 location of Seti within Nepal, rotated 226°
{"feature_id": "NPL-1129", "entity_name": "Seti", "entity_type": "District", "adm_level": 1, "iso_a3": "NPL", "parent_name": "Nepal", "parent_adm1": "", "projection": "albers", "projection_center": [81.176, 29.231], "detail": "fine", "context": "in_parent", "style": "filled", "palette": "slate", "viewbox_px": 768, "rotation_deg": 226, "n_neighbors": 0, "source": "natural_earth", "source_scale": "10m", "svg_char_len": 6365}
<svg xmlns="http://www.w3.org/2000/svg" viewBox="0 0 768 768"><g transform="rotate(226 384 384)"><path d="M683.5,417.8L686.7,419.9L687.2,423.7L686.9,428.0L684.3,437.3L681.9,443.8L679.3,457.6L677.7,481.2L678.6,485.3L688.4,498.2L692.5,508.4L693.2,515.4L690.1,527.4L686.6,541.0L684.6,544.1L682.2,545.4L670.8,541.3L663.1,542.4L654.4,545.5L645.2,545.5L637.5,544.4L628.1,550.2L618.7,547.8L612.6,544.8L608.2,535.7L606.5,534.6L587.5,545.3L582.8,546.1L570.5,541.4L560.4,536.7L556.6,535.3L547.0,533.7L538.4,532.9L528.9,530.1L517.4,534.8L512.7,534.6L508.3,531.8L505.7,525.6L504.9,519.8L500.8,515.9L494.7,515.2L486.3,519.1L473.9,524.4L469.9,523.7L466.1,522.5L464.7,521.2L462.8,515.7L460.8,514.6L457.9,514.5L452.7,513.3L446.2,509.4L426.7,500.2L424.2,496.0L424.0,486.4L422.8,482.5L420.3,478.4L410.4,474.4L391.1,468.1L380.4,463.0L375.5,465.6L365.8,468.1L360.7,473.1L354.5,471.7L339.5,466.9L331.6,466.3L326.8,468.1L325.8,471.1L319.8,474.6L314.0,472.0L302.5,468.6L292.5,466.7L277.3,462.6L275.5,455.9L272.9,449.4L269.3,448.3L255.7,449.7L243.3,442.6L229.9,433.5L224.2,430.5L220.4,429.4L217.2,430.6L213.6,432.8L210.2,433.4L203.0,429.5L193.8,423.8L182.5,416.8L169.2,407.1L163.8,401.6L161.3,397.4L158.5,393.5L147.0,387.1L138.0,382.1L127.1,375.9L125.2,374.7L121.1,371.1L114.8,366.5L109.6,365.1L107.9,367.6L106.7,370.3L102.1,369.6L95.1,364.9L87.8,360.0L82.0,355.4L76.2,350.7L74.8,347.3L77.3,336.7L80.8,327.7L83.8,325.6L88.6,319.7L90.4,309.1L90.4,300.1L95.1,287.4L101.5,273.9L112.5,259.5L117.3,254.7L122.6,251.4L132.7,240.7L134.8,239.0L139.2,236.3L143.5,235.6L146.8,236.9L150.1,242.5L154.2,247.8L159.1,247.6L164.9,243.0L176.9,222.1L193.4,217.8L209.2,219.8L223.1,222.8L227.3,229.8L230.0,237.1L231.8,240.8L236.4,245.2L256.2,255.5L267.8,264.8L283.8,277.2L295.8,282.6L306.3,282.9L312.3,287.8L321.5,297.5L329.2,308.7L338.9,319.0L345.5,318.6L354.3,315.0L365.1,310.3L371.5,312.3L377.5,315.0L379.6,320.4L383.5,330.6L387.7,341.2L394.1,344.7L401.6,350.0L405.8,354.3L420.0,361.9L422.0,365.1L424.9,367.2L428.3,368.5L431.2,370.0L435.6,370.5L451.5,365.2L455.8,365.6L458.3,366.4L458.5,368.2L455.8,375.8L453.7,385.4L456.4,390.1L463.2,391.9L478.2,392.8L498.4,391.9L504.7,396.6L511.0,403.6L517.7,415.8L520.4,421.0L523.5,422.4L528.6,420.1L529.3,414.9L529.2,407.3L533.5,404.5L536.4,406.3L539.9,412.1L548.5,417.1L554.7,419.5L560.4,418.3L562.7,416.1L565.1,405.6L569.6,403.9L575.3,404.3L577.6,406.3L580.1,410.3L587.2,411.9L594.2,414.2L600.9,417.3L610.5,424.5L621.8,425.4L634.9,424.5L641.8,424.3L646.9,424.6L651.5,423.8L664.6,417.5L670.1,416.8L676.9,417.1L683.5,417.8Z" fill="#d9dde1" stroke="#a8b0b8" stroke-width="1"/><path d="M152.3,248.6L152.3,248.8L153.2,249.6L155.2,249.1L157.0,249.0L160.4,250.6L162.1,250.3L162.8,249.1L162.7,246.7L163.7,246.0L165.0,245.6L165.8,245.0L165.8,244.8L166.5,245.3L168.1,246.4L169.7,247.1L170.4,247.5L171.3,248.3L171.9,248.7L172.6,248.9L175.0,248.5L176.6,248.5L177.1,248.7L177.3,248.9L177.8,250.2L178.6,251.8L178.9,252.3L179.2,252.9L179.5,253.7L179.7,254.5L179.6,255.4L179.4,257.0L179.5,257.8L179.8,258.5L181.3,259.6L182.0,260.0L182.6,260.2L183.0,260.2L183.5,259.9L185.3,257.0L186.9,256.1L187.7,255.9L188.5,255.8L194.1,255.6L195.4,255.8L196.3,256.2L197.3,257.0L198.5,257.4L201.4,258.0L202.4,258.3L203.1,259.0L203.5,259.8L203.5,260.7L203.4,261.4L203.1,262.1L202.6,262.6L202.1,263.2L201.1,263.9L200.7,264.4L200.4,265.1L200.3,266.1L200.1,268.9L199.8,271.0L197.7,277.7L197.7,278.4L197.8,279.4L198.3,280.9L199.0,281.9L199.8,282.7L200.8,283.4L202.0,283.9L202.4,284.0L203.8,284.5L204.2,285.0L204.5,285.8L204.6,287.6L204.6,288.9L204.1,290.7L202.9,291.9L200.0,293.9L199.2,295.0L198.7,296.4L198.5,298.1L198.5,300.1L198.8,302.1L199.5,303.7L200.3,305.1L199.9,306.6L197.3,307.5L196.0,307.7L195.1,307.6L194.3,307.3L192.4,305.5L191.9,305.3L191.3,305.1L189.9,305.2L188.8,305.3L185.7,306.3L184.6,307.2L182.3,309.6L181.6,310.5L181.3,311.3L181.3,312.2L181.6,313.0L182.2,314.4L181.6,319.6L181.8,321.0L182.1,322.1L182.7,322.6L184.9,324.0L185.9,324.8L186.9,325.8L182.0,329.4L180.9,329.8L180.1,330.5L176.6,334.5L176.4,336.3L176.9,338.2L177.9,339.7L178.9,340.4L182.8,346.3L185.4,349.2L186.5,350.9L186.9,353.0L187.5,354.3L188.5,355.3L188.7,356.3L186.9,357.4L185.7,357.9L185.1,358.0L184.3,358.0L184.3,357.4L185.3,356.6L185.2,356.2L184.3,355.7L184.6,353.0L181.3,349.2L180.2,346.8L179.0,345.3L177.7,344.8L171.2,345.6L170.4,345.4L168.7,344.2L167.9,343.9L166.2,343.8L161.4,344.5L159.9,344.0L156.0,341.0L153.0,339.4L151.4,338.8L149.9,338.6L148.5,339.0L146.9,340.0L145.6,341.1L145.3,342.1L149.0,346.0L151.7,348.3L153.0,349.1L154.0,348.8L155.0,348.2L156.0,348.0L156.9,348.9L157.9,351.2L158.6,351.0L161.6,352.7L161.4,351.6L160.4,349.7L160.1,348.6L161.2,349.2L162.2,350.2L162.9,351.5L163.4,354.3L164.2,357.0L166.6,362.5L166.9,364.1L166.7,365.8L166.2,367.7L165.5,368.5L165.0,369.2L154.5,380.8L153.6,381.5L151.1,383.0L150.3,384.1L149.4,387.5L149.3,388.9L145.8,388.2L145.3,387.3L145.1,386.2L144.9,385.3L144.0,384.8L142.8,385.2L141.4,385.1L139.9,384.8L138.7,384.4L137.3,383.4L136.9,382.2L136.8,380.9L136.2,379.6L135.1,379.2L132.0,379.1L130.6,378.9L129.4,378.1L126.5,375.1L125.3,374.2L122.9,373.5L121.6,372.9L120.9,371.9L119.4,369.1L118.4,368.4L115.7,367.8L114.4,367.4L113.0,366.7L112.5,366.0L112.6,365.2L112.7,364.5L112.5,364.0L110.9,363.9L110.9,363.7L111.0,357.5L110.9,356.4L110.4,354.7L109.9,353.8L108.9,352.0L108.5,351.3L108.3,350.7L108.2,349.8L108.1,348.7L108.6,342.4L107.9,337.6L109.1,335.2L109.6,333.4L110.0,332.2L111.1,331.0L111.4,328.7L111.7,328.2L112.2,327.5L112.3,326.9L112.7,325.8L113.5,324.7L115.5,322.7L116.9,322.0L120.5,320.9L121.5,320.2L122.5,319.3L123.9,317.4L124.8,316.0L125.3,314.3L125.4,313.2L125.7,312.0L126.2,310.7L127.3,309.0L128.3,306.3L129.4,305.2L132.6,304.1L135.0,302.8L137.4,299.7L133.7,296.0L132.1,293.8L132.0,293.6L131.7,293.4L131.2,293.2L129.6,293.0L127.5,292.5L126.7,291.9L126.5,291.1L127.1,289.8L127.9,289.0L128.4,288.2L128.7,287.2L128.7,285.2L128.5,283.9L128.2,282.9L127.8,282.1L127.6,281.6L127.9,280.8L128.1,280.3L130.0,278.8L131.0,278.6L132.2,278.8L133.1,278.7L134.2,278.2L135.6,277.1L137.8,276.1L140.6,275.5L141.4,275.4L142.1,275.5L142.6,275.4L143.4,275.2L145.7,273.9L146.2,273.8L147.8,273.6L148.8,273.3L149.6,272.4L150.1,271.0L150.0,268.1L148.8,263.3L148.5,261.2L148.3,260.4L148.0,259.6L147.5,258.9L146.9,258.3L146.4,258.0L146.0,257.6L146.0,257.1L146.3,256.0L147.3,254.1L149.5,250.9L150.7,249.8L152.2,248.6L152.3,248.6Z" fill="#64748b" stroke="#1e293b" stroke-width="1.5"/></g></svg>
━━━━━━━━━━━━━━━━━━━━
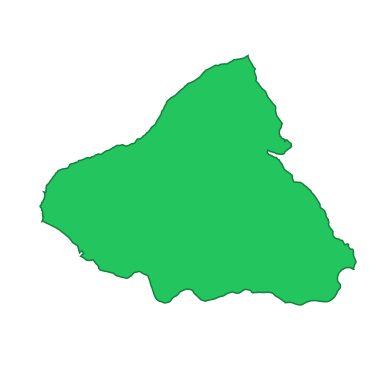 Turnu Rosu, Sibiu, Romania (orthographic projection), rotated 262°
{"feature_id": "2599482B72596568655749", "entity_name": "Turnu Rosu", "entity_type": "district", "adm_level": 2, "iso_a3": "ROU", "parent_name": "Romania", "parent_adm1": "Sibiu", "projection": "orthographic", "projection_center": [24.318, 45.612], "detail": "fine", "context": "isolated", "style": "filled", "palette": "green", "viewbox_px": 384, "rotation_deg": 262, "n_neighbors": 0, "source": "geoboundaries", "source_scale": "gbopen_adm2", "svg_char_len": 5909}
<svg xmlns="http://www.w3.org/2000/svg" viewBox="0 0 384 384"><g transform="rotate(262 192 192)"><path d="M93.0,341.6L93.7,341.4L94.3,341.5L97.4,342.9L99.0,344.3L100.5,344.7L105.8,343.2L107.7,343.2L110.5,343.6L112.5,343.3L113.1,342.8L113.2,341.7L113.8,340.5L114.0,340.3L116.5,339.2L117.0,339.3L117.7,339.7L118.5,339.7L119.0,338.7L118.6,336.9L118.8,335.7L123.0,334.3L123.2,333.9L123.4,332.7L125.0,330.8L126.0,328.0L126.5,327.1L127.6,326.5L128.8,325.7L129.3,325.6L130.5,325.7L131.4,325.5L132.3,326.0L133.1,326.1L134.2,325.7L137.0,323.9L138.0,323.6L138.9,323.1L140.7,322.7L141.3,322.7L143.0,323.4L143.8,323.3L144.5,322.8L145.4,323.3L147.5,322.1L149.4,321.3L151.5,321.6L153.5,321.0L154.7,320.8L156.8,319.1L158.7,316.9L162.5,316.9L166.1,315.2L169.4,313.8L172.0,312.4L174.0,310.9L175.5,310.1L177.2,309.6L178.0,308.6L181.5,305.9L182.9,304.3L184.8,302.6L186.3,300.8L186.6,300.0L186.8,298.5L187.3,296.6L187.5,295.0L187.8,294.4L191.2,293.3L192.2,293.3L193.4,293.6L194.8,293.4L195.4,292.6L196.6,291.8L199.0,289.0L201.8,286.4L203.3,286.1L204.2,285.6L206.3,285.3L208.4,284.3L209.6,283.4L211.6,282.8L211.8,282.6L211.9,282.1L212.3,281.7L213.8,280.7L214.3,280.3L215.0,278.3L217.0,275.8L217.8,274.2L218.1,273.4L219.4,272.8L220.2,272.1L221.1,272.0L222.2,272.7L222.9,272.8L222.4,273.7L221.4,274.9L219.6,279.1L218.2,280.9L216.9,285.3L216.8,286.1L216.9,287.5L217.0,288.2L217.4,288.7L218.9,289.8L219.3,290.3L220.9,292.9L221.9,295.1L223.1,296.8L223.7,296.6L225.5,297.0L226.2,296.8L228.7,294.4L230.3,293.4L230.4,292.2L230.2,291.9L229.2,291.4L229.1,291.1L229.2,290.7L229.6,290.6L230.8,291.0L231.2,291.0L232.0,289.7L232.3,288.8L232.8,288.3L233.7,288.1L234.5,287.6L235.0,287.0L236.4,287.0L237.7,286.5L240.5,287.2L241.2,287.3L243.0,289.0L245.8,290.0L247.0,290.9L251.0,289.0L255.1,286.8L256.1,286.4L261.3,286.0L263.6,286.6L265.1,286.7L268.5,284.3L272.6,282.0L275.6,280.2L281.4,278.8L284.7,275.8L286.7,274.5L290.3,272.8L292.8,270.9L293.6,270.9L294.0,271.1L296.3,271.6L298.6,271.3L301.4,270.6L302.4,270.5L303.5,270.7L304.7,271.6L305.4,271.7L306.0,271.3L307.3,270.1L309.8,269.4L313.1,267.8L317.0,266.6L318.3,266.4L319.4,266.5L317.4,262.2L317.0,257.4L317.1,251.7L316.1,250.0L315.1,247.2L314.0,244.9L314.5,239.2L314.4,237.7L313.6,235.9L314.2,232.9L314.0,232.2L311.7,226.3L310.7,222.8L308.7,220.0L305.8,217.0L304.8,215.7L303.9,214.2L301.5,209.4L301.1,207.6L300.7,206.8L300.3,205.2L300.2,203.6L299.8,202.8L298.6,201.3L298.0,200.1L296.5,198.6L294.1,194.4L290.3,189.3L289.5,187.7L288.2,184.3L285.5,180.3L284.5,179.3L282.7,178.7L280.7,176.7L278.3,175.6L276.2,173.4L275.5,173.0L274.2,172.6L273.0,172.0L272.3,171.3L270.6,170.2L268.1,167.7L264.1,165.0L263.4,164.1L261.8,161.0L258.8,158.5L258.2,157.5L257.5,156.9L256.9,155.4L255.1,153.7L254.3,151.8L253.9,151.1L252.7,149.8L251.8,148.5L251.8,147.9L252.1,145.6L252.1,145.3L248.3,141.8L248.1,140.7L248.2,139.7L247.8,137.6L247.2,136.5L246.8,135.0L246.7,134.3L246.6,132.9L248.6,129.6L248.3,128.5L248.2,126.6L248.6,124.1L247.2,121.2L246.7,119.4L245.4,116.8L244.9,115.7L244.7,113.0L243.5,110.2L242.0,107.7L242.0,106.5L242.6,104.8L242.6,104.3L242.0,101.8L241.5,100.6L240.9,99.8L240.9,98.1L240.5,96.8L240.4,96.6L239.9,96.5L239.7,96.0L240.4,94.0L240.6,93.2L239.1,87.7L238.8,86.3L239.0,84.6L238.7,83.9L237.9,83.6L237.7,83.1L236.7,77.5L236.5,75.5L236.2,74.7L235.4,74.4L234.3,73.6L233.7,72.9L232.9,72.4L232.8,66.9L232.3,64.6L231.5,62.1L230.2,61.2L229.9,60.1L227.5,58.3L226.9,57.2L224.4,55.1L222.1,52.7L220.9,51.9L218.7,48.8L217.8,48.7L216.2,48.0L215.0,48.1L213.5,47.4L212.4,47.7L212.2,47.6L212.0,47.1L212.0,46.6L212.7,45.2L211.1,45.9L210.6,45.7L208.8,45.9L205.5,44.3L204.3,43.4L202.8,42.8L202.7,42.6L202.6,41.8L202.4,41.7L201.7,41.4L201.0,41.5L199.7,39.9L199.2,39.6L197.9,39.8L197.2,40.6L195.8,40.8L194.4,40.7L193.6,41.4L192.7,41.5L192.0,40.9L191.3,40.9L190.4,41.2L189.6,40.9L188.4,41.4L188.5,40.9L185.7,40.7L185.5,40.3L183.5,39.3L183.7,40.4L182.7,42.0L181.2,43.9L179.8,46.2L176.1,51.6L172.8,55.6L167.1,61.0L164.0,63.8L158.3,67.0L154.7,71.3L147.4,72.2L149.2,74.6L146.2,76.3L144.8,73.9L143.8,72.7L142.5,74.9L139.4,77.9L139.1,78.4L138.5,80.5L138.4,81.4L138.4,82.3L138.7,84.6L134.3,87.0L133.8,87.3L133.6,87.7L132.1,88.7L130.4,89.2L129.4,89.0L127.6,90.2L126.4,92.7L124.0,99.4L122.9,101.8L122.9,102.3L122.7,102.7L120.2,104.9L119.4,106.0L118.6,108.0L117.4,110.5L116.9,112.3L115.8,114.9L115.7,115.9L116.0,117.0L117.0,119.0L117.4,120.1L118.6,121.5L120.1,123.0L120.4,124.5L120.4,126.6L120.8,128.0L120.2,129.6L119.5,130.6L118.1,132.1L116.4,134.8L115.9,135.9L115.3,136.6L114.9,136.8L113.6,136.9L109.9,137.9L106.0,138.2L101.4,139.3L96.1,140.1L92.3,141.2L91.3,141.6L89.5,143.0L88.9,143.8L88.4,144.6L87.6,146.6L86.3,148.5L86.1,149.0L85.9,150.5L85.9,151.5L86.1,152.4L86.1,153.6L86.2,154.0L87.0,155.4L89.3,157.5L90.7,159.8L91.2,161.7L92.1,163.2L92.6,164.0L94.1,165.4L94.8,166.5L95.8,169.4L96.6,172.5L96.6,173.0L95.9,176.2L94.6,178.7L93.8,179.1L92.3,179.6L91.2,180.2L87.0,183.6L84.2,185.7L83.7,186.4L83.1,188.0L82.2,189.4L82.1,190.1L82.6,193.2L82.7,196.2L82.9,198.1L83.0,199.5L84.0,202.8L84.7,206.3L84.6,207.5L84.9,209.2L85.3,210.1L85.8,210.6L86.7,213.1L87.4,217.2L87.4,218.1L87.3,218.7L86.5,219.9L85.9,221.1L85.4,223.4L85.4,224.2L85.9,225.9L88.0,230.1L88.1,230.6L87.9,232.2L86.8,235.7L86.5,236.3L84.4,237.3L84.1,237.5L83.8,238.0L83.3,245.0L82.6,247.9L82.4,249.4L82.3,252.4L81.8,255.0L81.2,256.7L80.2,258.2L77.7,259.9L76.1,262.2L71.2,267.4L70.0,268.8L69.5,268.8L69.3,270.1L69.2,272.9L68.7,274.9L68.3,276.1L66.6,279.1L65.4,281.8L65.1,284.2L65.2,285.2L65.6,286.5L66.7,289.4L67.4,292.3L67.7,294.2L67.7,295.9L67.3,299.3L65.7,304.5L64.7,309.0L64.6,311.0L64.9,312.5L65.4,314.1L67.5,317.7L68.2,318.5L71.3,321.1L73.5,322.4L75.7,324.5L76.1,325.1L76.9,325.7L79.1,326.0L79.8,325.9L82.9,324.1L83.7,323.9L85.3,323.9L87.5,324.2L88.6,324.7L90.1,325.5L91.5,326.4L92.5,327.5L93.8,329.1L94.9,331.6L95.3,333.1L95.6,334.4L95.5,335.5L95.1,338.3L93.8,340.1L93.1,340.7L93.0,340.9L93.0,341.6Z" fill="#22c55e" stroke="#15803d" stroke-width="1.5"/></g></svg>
━━━━━━━━━━━━━━━━━━━━
## Aufgabe
Finde alle Zeilen der Einträge oben, in denen das Wort „style“ vorkommt, und gib sie wieder. Achte dabei auf Groß- und Kleinschreibung.

## Lösung der Aufgabe
{"feature_id": "NPL-1129", "entity_name": "Seti", "entity_type": "District", "adm_level": 1, "iso_a3": "NPL", "parent_name": "Nepal", "parent_adm1": "", "projection": "albers", "projection_center": [81.176, 29.231], "detail": "fine", "context": "in_parent", "style": "filled", "palette": "slate", "viewbox_px": 768, "rotation_deg": 226, "n_neighbors": 0, "source": "natural_earth", "source_scale": "10m", "svg_char_len": 6365}
{"feature_id": "2599482B72596568655749", "entity_name": "Turnu Rosu", "entity_type": "district", "adm_level": 2, "iso_a3": "ROU", "parent_name": "Romania", "parent_adm1": "Sibiu", "projection": "orthographic", "projection_center": [24.318, 45.612], "detail": "fine", "context": "isolated", "style": "filled", "palette": "green", "viewbox_px": 384, "rotation_deg": 262, "n_neighbors": 0, "source": "geoboundaries", "source_scale": "gbopen_adm2", "svg_char_len": 5909}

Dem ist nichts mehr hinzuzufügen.